◆ DOCUMENT SEGMENT ◆
----------

[lit-ideas] Re: Mike and Schopenhauer

  • From: "Andy Amago" <aamago@xxxxxxxxxxxxx>
  • To: "lit-ideas" <lit-ideas@xxxxxxxxxxxxx>
  • Date: Tue, 23 May 2006 09:28:04 -0400

I think as regards my own pessimism, I don't think it's pessimism.  I think
it's realism.  In the history of the world nothing has fundamentally
changed except to get worse.  Ironically, I am an optimist because I think
humans are perfectible through vastly and universally improved parenting
combined with substituting nurturing for obliteration.  Unfortunately,
these concepts will never ever happen.  Therein lies the realism and the
pessimism.  Our short stay on this little planet is driven by corruption of
our own making and endorsement, and we fight to the death to have  it no
other way.  

I'm curious. Would an optimist simply ignore these facts?  Ignore them and
they will go away?  Be in the world but not of it?  Ignorance might be
bliss in a non-war area,.but how does one do it a war area, which is a lot
of area, or when one has to be a child who lives through the terror and
atrocities found in most of the world?  Clearly optimism can only happen if
one doesn't look at the big picture.  Optimism is a very very local
condition.  Born of denial I think.

----------

◆ Stored data ◆

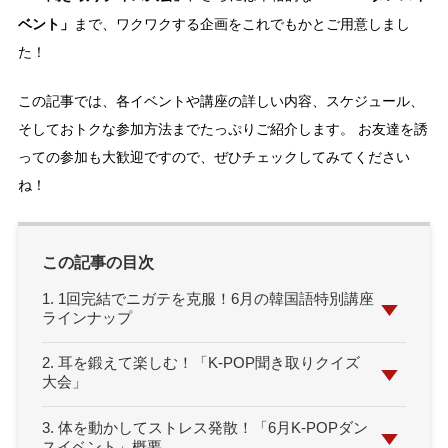
ベント」
まで、ワクワクする企画をこれでもかとご用意しまし
た！
この記事では、各イベントや講座の詳しい内容、スケジュール、
そしておトクな参加方法までたっぷりご紹介します。 お友達を誘
っての参加も大歓迎ですので、ぜひチェックしてみてください
ね！
この記事の目次
1. 1回完結でニガテを克服！6月の韓国語特別講座
ラインナップ
2. 耳を鍛えて楽しむ！「K-POP聞き取りクイズ
大会」
3. 体を動かしてストレス発散！「6月K-POPダン
スイベント」概要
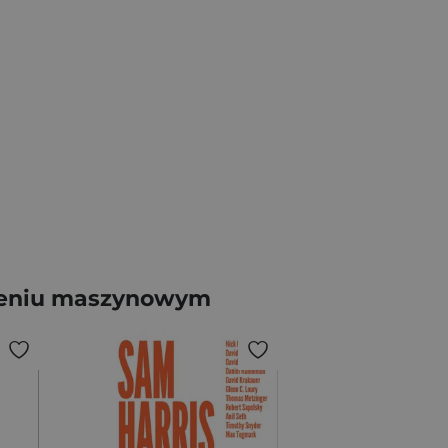
uczeniu maszynowym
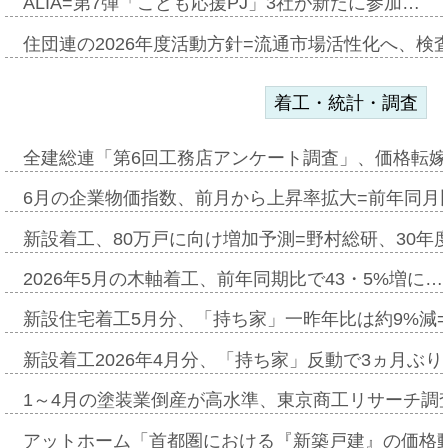
ALIA=第7弾「こども応援PJ」3社が新たに参加…
住団連の2026年度活動方針=流通市場活性化へ、検
着工・統計・調査
全建総連「第6回工務店アンケート調査」、価格転嫁
6月の企業物価指数、前月から上昇率拡大=前年同月比
新設着工、80万戸に向け増加予測=野村総研、30年
2026年5月の木軸着工、前年同期比で43・5%増に…
新設住宅着工5月分、「持ち家」一昨年比は約9%減=
新設着工2026年4月分、「持ち家」反動で3ヵ月ぶ
1～4月の塗装業倒産が高水準、東京商工リサーチ調
アットホーム「首都圏における『新築戸建』の価格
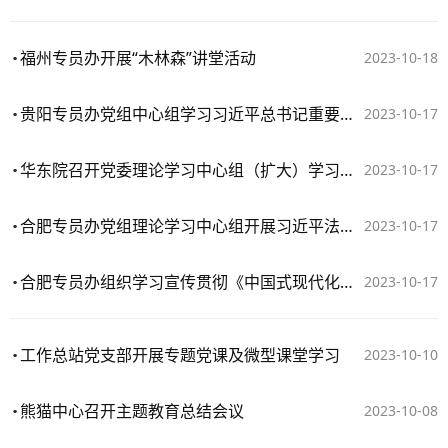
​福州专员办开展“木林森”讲堂活动
2023-10-18
贵阳专员办党组中心组学习习近平总书记重要指示和论述精神
2023-10-17
华东院召开党委理论学习中心组（扩大）学习会传达学习贯彻习近平总书记考察浙江重要讲话精神
2023-10-17
合肥专员办党组理论学习中心组开展习近平法治思想专题学习
2023-10-17
合肥专员办组织学习宣传贯彻《中国式现代化面对面》
2023-10-17
工作总站党支部开展专题党课及微型课堂学习
2023-10-10
熊猫中心召开主题教育总结会议
2023-10-08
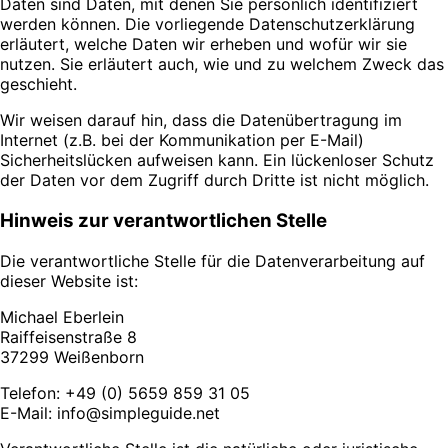
Daten sind Daten, mit denen Sie persönlich identifiziert
werden können. Die vorliegende Datenschutzerklärung
erläutert, welche Daten wir erheben und wofür wir sie
nutzen. Sie erläutert auch, wie und zu welchem Zweck das
geschieht.
Wir weisen darauf hin, dass die Datenübertragung im
Internet (z.B. bei der Kommunikation per E-Mail)
Sicherheitslücken aufweisen kann. Ein lückenloser Schutz
der Daten vor dem Zugriff durch Dritte ist nicht möglich.
Hinweis zur verantwortlichen Stelle
Die verantwortliche Stelle für die Datenverarbeitung auf
dieser Website ist:
Michael Eberlein
Raiffeisenstraße 8
37299 Weißenborn
Telefon: +49 (0) 5659 859 31 05
E-Mail: info@simpleguide.net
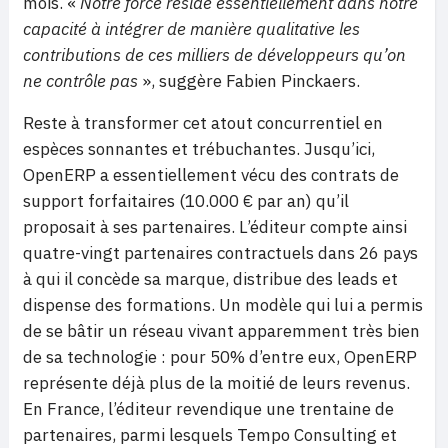
mois. «
Notre force réside essentiellement dans notre
capacité à intégrer de manière qualitative les
contributions de ces milliers de développeurs qu’on
ne contrôle pas
», suggère Fabien Pinckaers.
Reste à transformer cet atout concurrentiel en
espèces sonnantes et trébuchantes. Jusqu’ici,
OpenERP a essentiellement vécu des contrats de
support forfaitaires (10.000 € par an) qu’il
proposait à ses partenaires. L’éditeur compte ainsi
quatre-vingt partenaires contractuels dans 26 pays
à qui il concède sa marque, distribue des leads et
dispense des formations. Un modèle qui lui a permis
de se bâtir un réseau vivant apparemment très bien
de sa technologie : pour 50% d’entre eux, OpenERP
représente déjà plus de la moitié de leurs revenus.
En France, l’éditeur revendique une trentaine de
partenaires, parmi lesquels Tempo Consulting et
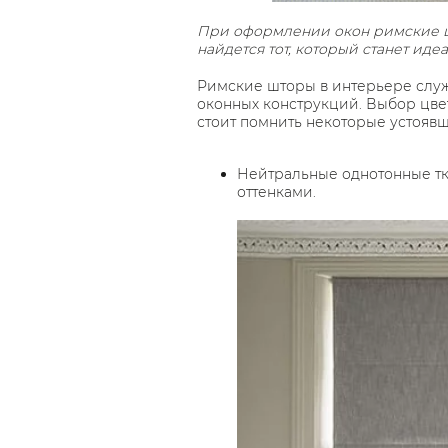
При оформлении окон римские ш
найдется тот, который станет ид
Римские шторы в интерьере служ
оконных конструкций. Выбор цвет
стоит помнить некоторые устояв
Нейтральные однотонные тка
оттенками.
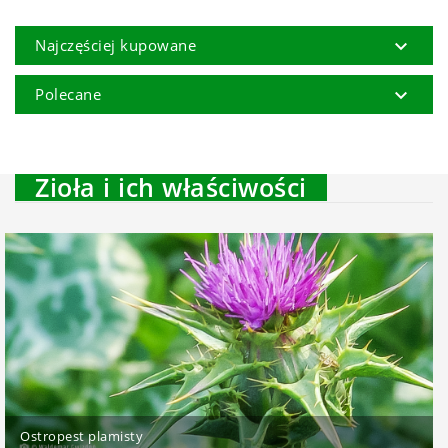

Najczęściej kupowane

Polecane
Zioła i ich właściwości
Ostropest plamisty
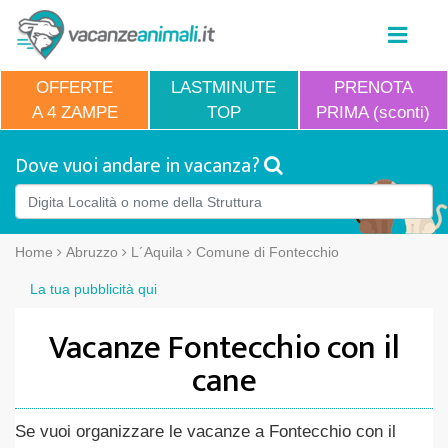
OFFERTE
LASTMINUTE
PRENOTA
A 4 ZAMPE
TOP
PRIMA (sconti)
Dove vuoi andare in vacanza?
Home
Abruzzo
L´Aquila
Comune di Fontecchio
La tua pubblicità qui
Vacanze Fontecchio con il
cane
Se vuoi organizzare le vacanze a Fontecchio con il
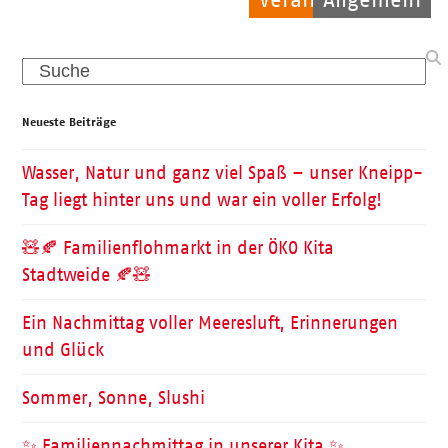
Search
Neueste Beiträge
Wasser, Natur und ganz viel Spaß – unser Kneipp-
Tag liegt hinter uns und war ein voller Erfolg!
🧸🍂 Familienflohmarkt in der ÖKO Kita
Stadtweide 🍂🧸
Ein Nachmittag voller Meeresluft, Erinnerungen
und Glück
Sommer, Sonne, Slushi
✨ Familiennachmittag in unserer Kita ✨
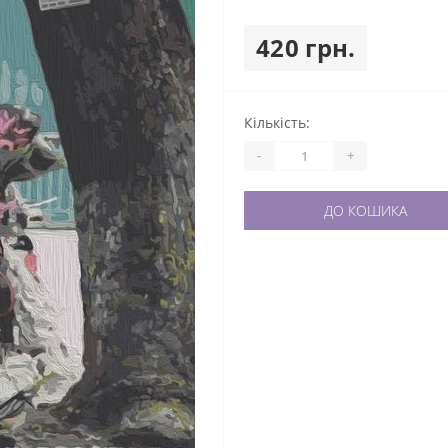
420 грн.
Кількість:
-
+
ДО КОШИКА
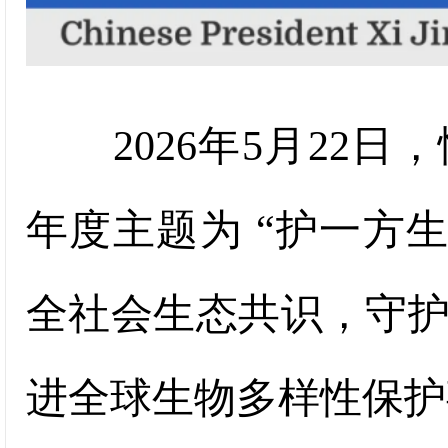
2026年5月22日
年度主题为 “护一方
全社会生态共识，守
进全球生物多样性保护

----------

◆ WHAT TO WORK ON ◆
Reproduce the part of the post on pessimism and realism that opens with the words containing "I'm curious. Would" and closes with "denial I think.". The records have nothing to do with this.

◆ THE COMPLETED TASK ◆
I'm curious. Would an optimist simply ignore these facts?  Ignore them and
they will go away?  Be in the world but not of it?  Ignorance might be
bliss in a non-war area,.but how does one do it a war area, which is a lot
of area, or when one has to be a child who lives through the terror and
atrocities found in most of the world?  Clearly optimism can only happen if
one doesn't look at the big picture.  Optimism is a very very local
condition.  Born of denial I think.